I am using Commvault (11.24.25) to back up SAP HANA databases.
The architecture of the backup system is as follows:
CommServe - VMware virtual machine connected to network 192.168.22.0/24
simpana-ma01 - physical server Windows Storage Server 2016 Standard, connected to network 192.168.22.0/24
simpana-ma02 - physical server Windows Storage Server 2012 R2 Standard, connected to network 192.168.22.0/24
clients - VMware virtual machines with SLES for SAP 15 SP3 operating system, on which SAP HANA 2.0.054 is installed, are connected to the network 192.168.22.0/24
Of the features:
- use dedicated subnet for backup 192.168.22.0/24
- virtual machines are connected to vSwitch, which has 4 physical 10G interfaces. The balancing mode is Route based on IP hash.

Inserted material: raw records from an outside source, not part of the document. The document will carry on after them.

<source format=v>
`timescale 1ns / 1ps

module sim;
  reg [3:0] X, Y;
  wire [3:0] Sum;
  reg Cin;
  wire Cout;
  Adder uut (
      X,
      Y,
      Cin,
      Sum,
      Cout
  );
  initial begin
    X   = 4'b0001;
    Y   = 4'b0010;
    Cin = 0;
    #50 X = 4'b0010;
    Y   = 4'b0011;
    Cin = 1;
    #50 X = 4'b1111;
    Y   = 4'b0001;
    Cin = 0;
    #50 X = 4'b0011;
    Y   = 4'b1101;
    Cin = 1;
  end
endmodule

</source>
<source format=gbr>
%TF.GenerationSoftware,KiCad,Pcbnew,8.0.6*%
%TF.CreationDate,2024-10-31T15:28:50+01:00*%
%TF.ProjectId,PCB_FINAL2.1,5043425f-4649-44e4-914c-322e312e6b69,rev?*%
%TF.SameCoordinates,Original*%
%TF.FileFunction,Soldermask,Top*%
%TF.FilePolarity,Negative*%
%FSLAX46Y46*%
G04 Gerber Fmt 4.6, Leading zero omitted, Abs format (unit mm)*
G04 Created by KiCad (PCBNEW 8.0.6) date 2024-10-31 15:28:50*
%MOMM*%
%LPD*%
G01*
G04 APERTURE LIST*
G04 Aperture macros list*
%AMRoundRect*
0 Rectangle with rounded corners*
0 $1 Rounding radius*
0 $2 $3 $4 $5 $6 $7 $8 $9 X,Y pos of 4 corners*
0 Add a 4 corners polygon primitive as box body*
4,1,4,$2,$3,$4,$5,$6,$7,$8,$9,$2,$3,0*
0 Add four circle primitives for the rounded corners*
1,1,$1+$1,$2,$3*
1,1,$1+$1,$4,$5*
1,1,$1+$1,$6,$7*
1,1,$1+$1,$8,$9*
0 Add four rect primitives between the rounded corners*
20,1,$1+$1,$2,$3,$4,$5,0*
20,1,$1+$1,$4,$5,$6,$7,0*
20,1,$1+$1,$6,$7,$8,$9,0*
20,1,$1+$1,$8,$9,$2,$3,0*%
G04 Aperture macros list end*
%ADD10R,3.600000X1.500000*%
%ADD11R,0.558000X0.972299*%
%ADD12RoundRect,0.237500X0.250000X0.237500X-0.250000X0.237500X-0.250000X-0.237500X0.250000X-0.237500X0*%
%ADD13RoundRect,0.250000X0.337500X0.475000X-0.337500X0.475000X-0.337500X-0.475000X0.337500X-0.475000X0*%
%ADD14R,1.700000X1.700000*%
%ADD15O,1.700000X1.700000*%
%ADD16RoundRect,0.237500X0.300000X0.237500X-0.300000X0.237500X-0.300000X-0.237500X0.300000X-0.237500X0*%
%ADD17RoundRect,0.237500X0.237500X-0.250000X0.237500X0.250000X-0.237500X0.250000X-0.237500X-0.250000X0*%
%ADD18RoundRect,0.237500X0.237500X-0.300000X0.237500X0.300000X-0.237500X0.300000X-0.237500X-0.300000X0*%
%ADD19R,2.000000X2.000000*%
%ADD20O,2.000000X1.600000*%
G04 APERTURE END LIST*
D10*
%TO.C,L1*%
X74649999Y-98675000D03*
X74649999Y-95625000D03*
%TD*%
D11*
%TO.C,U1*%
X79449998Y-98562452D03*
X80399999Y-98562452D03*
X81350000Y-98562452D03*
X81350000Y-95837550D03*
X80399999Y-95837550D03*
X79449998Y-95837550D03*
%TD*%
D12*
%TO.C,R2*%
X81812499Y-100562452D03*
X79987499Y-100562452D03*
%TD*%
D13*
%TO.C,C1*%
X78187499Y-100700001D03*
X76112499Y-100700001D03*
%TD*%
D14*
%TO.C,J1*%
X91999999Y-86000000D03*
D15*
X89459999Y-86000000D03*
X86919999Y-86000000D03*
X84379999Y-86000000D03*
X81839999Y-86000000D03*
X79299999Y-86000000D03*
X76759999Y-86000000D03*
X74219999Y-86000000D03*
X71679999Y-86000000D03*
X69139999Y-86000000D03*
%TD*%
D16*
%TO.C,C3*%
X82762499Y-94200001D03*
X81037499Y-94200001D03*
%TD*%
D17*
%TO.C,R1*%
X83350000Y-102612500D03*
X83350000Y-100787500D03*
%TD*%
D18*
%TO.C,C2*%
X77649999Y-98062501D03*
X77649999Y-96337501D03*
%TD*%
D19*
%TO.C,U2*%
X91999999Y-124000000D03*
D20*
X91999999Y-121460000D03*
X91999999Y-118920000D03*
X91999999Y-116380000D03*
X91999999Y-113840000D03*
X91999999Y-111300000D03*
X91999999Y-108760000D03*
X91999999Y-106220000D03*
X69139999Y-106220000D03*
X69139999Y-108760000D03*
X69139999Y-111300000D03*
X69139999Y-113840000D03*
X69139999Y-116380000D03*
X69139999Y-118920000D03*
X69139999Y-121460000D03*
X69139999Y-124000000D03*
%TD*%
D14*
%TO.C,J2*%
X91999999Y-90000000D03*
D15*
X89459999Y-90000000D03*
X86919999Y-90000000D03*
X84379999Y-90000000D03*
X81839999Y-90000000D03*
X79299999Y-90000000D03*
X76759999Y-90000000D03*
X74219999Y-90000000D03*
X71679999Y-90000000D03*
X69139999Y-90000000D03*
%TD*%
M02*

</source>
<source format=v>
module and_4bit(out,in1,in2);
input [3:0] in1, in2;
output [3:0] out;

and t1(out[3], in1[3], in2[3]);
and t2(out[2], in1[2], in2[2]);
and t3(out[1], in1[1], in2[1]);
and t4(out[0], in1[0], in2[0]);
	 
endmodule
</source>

- media agents have two 10G network interfaces, which are combined into NIC Teaming. Teaming Mode - LACP, Load balancing mode - Dynamic
- no firewalls between clients and media agents are used
Problem:
Periodically, backup jobs for SAP HANA transaction logs are completed after a little over 2 minutes after being started with an error:
"Unable to communicate with the remote machine [simpana-ma02] to start the Data Pipe. Please check the network connectivity between the local machine and the remote machine and verify this product's Communications Service is running on the remote machine, Error [Connect to 192.168.22.26:8405 failed: Connection timed out]."

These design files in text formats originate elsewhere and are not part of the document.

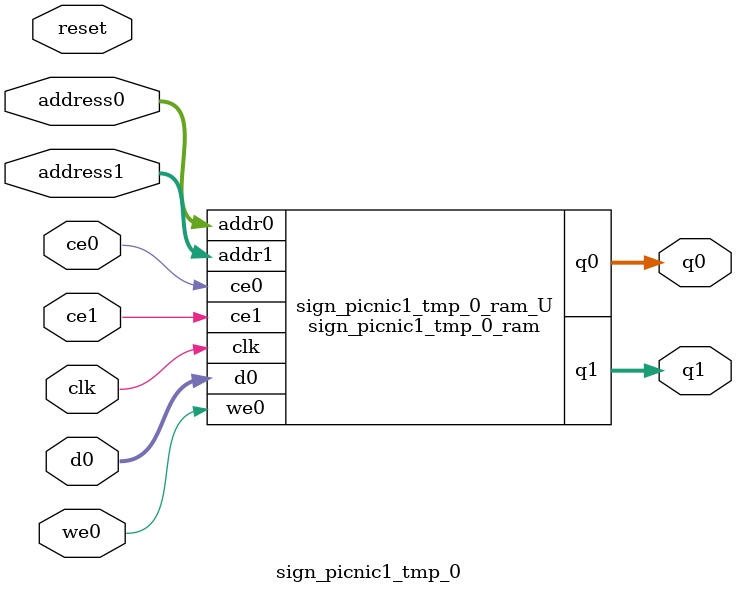
<source format=v>
`timescale 1 ns / 1 ps
module sign_picnic1_tmp_0_ram (addr0, ce0, d0, we0, q0, addr1, ce1, q1,  clk);

parameter DWIDTH = 8;
parameter AWIDTH = 6;
parameter MEM_SIZE = 36;

input[AWIDTH-1:0] addr0;
input ce0;
input[DWIDTH-1:0] d0;
input we0;
output reg[DWIDTH-1:0] q0;
input[AWIDTH-1:0] addr1;
input ce1;
output reg[DWIDTH-1:0] q1;
input clk;

(* ram_style = "distributed" *)reg [DWIDTH-1:0] ram[0:MEM_SIZE-1];




always @(posedge clk)  
begin 
    if (ce0) begin
        if (we0) 
            ram[addr0] <= d0; 
        q0 <= ram[addr0];
    end
end


always @(posedge clk)  
begin 
    if (ce1) begin
        q1 <= ram[addr1];
    end
end


endmodule

`timescale 1 ns / 1 ps
module sign_picnic1_tmp_0(
    reset,
    clk,
    address0,
    ce0,
    we0,
    d0,
    q0,
    address1,
    ce1,
    q1);

parameter DataWidth = 32'd8;
parameter AddressRange = 32'd36;
parameter AddressWidth = 32'd6;
input reset;
input clk;
input[AddressWidth - 1:0] address0;
input ce0;
input we0;
input[DataWidth - 1:0] d0;
output[DataWidth - 1:0] q0;
input[AddressWidth - 1:0] address1;
input ce1;
output[DataWidth - 1:0] q1;



sign_picnic1_tmp_0_ram sign_picnic1_tmp_0_ram_U(
    .clk( clk ),
    .addr0( address0 ),
    .ce0( ce0 ),
    .we0( we0 ),
    .d0( d0 ),
    .q0( q0 ),
    .addr1( address1 ),
    .ce1( ce1 ),
    .q1( q1 ));

endmodule


</source>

This error occurs with all media agents. The following error is in the client logs:
"9674 25e4 03/09 11:51:09 871631 ERROR: CvFwClient::connect(): Connect to 192.168.22.26:8405 failed: Connection timed out
9674 25e4 03/09 11:51:09 871631 CPipelayer::connectToDest Failed to connect to simpana-ma02(simpana-ma02):8405/8405: Connect to 192.168.22.26:8405 failed: Connection timed out
9674 25e4 03/09 11:51:09 871631 CPipelayer::InitiatePipeline Cannot connect to the CVD port on machine [simpana-ma02]:[8405]
9674 25e4 03/09 11:51:09 871631 CCVAPipelayer::StartPipeline() - Failed to initiate pipeline
9674 25e4 03/09 11:51:09 871631 CVArchive::StartPipeline() - Startup of DataPipe failed
9674 25e4 03/09 11:51:09 871631 ClDBControlAgent::OnMsgInitPipe() - Setup pipeline failed
9674 25e4 03/09 11:51:09 871631 ClDBControlAgent::OnMsgInitPipe() - sending response FAIL to agent process
9674 25e4 03/09 11:51:09 871631 ClDBControlAgent::OnMsgInitPipe() - INITPIPE_RESP sent"
The task is abnormally closed, a new one is opened, which is successfully completed. This issue occurs on all clients, randomly and with both SystemDB and TenantDB.
And exactly 2 minutes after the start of job. Monitoring does not reveal any errors. Please advise what can be checked and how to diagnose this problem.